14 Settembre 2023

La Desertificazione Bancaria Colpisce anche i Bancomat, le BCC non Bastano: la “Supplenza” delle Reti Distributive 

di Fabio Picciolini, esperto consumerista

Le banche hanno un ruolo quale elemento di supporto a comunità, imprese e famiglie: la loro presenza è un presidio di sviluppo, di legalità e di contrasto allo spopolamento dei territori. Questa realtà storica ed economica è messa in seria discussione dall’abbandono di molte aree della penisola da parte del sistema finanziario, conosciuto come “desertificazione bancaria”. Quanto sta accadendo alle filiali italiane di Santander Consumer Bank è solo l’ultimo esempio. I fatti, in questo caso, contano più delle parole: l’abbandono dei territori, che purtroppo non riguarda solo il sistema bancario (ad esempio, anche scuola e sanità), è dimostrato dalla diminuzione da: 34.139 sportelli del 31 dicembre 2008 ai 20.986 del 31 dicembre 2022 (-13.153); 3.249 comuni senza uno sportello bancario; 1.906 con una sola agenzia; presenza esclusiva delle banche di credito cooperativo in 723 comuni fino a 5mila abitanti.

A ciò si aggiunge che, pur dove c’è presenza di sportelli bancari, si riscontrano la scomparsa di molte aree decisionali, particolarmente nel Mezzogiorno, e la riduzione dell’autonomia dei direttori locali; cui si sta aggiungendo anche la riduzione degli sportelli automatici, nel 2022 scesi da 30.221 a 29.611 (- 610), compensata nello stesso anno in appena 5 unità dall’aumento degli sportelli automatici di Poste Italiane da 239.198 a 276.955 (+ 37.757). Poste italiane che, peraltro, potrebbero essere una risposta, pur parziale, alla riduzione della presenza bancaria con il progetto Polis, indirizzato in larga parte in aree interne del Paese e alle piccole comunità locali.
I motivi della desertificazione sono molti: aggregazioni bancarie, digitalizzazione, sviluppo del multicanale e di operatori non “tradizionali”, costo del personale e altre spese operative, ridimensionamento delle reti sportelli troppo cresciute in passato e, in prospettiva ravvicinata, anche l’utilizzo dell’intelligenza artificiale. Motivazioni credibili in cui però è assente la valutazione che la mancanza di sportelli produce: esclusione finanziaria per le categorie più deboli (disabili, anziani, indigenti, ecc.) a causa delle difficoltà di connettività in varie zone del Paese e di conoscenza del digitale da parte di ancora troppi cittadini; ed assenza del rapporto umano, peraltro ricercato dalla clientela anche più digitalizzata, e di prossimità al territorio.
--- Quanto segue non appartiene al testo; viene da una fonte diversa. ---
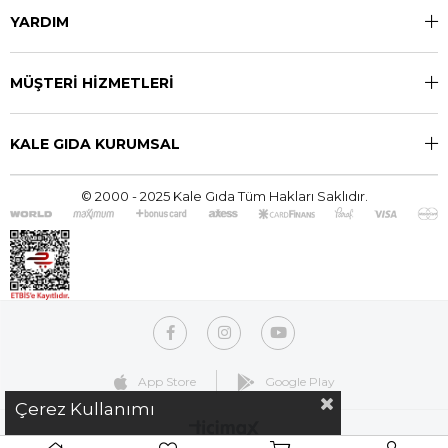
YARDIM
MÜŞTERİ HİZMETLERİ
KALE GIDA KURUMSAL
© 2000 - 2025 Kale Gıda Tüm Hakları Saklıdır.
App Store
Google Play
Çerez Kullanımı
In questo contesto, come emerso dal recente Focus di PLTV sul business del credito al Sud, si può rafforzare il ruolo delle piccole banche: antenne in grado di curare le esigenze di realtà economiche dinamiche ma troppo piccole per interessare i grandi gruppi, identificabile specie nelle banche di credito cooperativo, oltre a qualche cassa di risparmio fortemente territorializzata e i pochi istituti “familiari” rimasti che non hanno scelto la totale finanziarizzazione.
Less bank, come vengono chiamate, che hanno mantenuto legami con il territorio, soprattutto attraverso quella mutualità ricordata dal capo dello Stato Sergio Mattarella all’ultima assemblea di Federcasse, sebbene la riforma abbia obbligato le BCC a partecipare a gruppi bancari cooperativi le cui holding sono considerate “significant” – quindi soggette a vigilanza BCE – equiparandole a istituti medio-grandi nella normativa e nella supervisione: una scelta che non rende giustizia ai principi storici del movimento cooperativistico di ragionevolezza, adeguatezza, proporzionalità, sussidiarietà.
Piccole banche che cercano di non subire la trasformazione digitale del sistema finanziario, applicando l’incompatibile principio di “prossimità a distanza” anche nell’offerta di servizi digitali e garantendo così il rapporto di fiducia con il cliente/socio. Le banche territoriali, per quanto attive, non riescono a coprire l’intero territorio nazionale e a svolgere un totale ruolo di supplenza, né il digitale può essere la panacea di tutti i mali. S’impongono allora altre scelte.

La prima, ovvia ma non troppo, è l’educazione finanziaria. Oggi questa educazione si concentra molto nella scuola (importante l’inserimento nei programmi scolastici): una scelta giusta per avere persone preparate domani, ma con un’attenzione meno stringente per altre aree di potenziale o attiva clientela. Un’alfabetizzazione più che educazione da dedicare a specifici moduli di prodotti in catalogo nelle banche, che deve avere come cornice la formazione digitale: è facile indicarne i motivi, lo facciamo tutti, invece mi piace ricordare un fatto personale.
Qualche anno fa ebbi la fortuna di fare un corso di formazione agli anziani della Comunità di Sant’Egidio: la cosa più bella non fu quanto provai a spiegare loro qualche rudimento bancario, ma la corsa – e anche qualche piccolo, divertente litigio – per accaparrarsi il pc (inutilizzato e regalato da una banca) per aprire off line un conto on line. Dimostrazione pratica della volontà di conoscere, a tutte le età e a prescindere dal proprio contesto sociale.

La seconda possibilità sono le reti distributive. L’assenza della sportelleria deve avere la supplenza di professionisti di “prossimità” preparati, capaci di offrire – come prescrive la legge – il prodotto più idoneo al consumatore come alle imprese, competenti nell’utilizzo della tecnologia ma mantenendo un reale e continuativo rapporto solidale con i propri assistiti, “obbedienti” più di altri alle norme e alle regole essendo, a prescindere dalla forma giuridica assunta, il braccio operativo del sistema bancario. Due scelte diverse che fino ad ora si sono incontrate poco, chissà che non sia giunto il momento di sovrapporle con vantaggio generale.